What we saw late last month, when soldiers in military fatigues strode into the Corruption Eradication Commission (KPK) headquarters and demanded that graft charges against two active TNI officers be dropped, was the consequence of countless small political exceptions that have once again normalized the military's role in politics.
And now, as the country prepares to enter its fifth election cycle after the fall of Soeharto, it appears the journey of the Reform Era has come full circle. A key figure in the New Order era, a military general who once had a familial bond with Soeharto, is now the leading candidate for the presidency in 2024.
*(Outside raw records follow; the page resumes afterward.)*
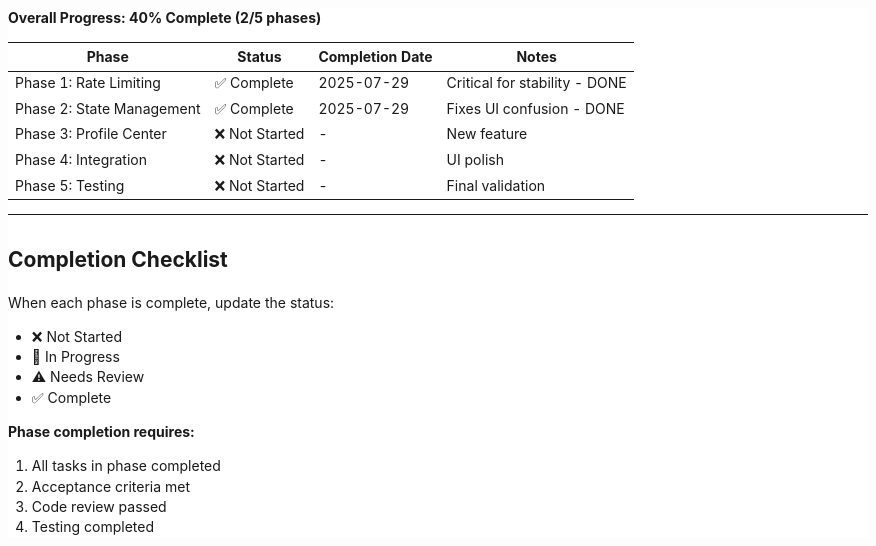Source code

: **Overall Progress: 40% Complete (2/5 phases)**

| Phase | Status | Completion Date | Notes |
|-------|--------|----------------|--------|
| Phase 1: Rate Limiting | ✅ Complete | 2025-07-29 | Critical for stability - DONE |
| Phase 2: State Management | ✅ Complete | 2025-07-29 | Fixes UI confusion - DONE |
| Phase 3: Profile Center | ❌ Not Started | - | New feature |
| Phase 4: Integration | ❌ Not Started | - | UI polish |
| Phase 5: Testing | ❌ Not Started | - | Final validation |

---

## Completion Checklist

When each phase is complete, update the status:
- ❌ Not Started
- 🚧 In Progress  
- ⚠️ Needs Review
- ✅ Complete

**Phase completion requires:**
1. All tasks in phase completed
2. Acceptance criteria met
3. Code review passed
4. Testing completed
We may want to believe that today's political figures have an interest in playing by the rules and maintaining the current democratic arrangement, but we must also prepare ourselves for the possibility that things could take turn for the worse – and that it could happen quickly.
After all, recent events in the region don't offer much hope for the health of liberal democracy.
In Thailand, the clear winner of a general election has not only been denied the chance to govern, but now, the party is on the verge of being an outcast in its own country.
In neighboring Cambodia, an election was engineered to allow the ruling dynasty to keep its years-long stranglehold on power.
Last year, in the Philippines, a democratic process brought back to power the scion of a political family that less than three decades ago was chased out of power in a people's power movement.
History does repeat itself, and it certainly has a cruel sense of humor.